OBJECTIF VISÉ — Pouvez-vous recopier fidèlement, dans l'extrait, le passage qui s'ouvre sur les mots « J'ai également eu » et se clôt sur « sein de l'Europe. » ?

EXTRAIT —
###
J'ai également eu l'occasion de travailler avec des contreparties asiatiques. La Chine, incontestablement, partage cette préoccupation. Il ne s'agit pas de sa priorité numéro un, mais ce pays se rend bien compte qu'il doit bouger à plus long terme, bien que ne sachant pas encore comment aborder la question alors que sont en cours une guerre économique avec les États-Unis et une pandémie. Pour être clair, la Chine a la volonté de bouger, mais pas aujourd'hui. Le Japon est dans une position assez traditionnelle qui est attentiste par rapport à ces nouvelles préoccupations. L'Inde est un peu comme la Chine, c'est-à-dire que ce n'est pas sa priorité numéro un.
Nous voyons bien qu'à l'exception des forces privées qui poussent aux États-Unis, l'Europe est complètement pionnière et la France l'est elle-même au sein de l'Europe.
Il y a une confrontation entre deux modèles et une vivacité de certaines initiatives qui se situent dans la tradition du monde anglo-saxon. L'Europe réfléchit souvent en termes de droit romain, c'est-à-dire qu'on édicte une réglementation : c'est un peu compliqué, c'est long, on est dans une démarche verticale descendante. Les Anglo-saxons ont une tradition autre, verticale ascendante : on part de la pratique de gens qui se rencontrent, qui fondent un club, qui trouvent un financement plus ou moins philanthropique, lequel rejoint parfois les intérêts privés – par exemple, un des normalisateurs autoproclamés est financé par Bloomberg. On se rend compte qu'il y a une bonne initiative qui n'est pas du tout critiquable, mais qui finit par rejoindre le monde de la communication et des médias. C'est une démarche anglo-saxonne classique, américaine en particulier, qui fait entrer dans le jeu les « market forces », les forces du marché.
###
DONNÉES AFFICHÉES —
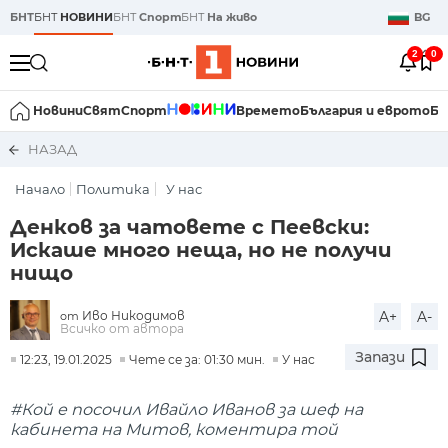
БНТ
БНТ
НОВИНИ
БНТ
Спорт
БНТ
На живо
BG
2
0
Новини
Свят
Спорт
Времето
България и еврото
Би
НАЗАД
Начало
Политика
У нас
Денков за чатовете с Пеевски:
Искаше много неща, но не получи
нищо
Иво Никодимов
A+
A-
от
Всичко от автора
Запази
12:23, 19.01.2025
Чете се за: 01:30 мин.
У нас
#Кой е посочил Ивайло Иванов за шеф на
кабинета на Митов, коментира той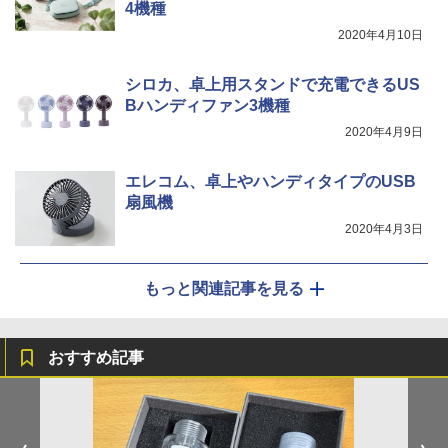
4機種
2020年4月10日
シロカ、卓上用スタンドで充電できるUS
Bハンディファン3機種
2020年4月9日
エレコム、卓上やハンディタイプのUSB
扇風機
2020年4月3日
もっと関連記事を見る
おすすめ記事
###
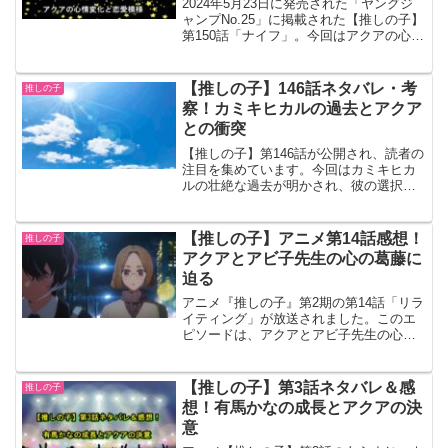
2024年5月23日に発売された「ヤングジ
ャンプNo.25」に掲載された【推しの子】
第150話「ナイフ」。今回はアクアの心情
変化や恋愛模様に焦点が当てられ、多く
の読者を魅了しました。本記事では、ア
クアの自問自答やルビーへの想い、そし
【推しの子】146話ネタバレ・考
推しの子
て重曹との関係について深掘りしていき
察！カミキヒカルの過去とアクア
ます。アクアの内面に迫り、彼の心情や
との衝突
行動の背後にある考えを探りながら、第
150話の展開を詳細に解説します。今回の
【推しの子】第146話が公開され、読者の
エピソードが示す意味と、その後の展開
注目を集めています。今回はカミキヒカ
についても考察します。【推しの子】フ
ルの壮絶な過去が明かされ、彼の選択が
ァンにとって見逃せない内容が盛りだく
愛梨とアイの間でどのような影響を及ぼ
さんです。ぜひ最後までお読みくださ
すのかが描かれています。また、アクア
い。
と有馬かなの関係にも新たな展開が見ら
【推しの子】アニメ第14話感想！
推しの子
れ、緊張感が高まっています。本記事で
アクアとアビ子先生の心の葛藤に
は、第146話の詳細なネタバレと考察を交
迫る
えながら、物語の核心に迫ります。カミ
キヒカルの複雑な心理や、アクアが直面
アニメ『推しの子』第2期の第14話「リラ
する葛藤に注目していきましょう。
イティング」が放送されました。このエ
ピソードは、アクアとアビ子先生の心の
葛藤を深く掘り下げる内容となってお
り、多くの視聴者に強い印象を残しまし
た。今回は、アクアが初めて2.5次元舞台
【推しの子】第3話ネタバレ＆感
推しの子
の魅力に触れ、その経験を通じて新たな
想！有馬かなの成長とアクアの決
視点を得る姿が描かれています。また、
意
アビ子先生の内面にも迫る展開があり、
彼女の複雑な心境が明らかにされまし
###
SOLUTION PROPOSÉE —
J'ai également eu l'occasion de travailler avec des contreparties asiatiques. La Chine, incontestablement, partage cette préoccupation. Il ne s'agit pas de sa priorité numéro un, mais ce pays se rend bien compte qu'il doit bouger à plus long terme, bien que ne sachant pas encore comment aborder la question alors que sont en cours une guerre économique avec les États-Unis et une pandémie. Pour être clair, la Chine a la volonté de bouger, mais pas aujourd'hui. Le Japon est dans une position assez traditionnelle qui est attentiste par rapport à ces nouvelles préoccupations. L'Inde est un peu comme la Chine, c'est-à-dire que ce n'est pas sa priorité numéro un.
Nous voyons bien qu'à l'exception des forces privées qui poussent aux États-Unis, l'Europe est complètement pionnière et la France l'est elle-même au sein de l'Europe.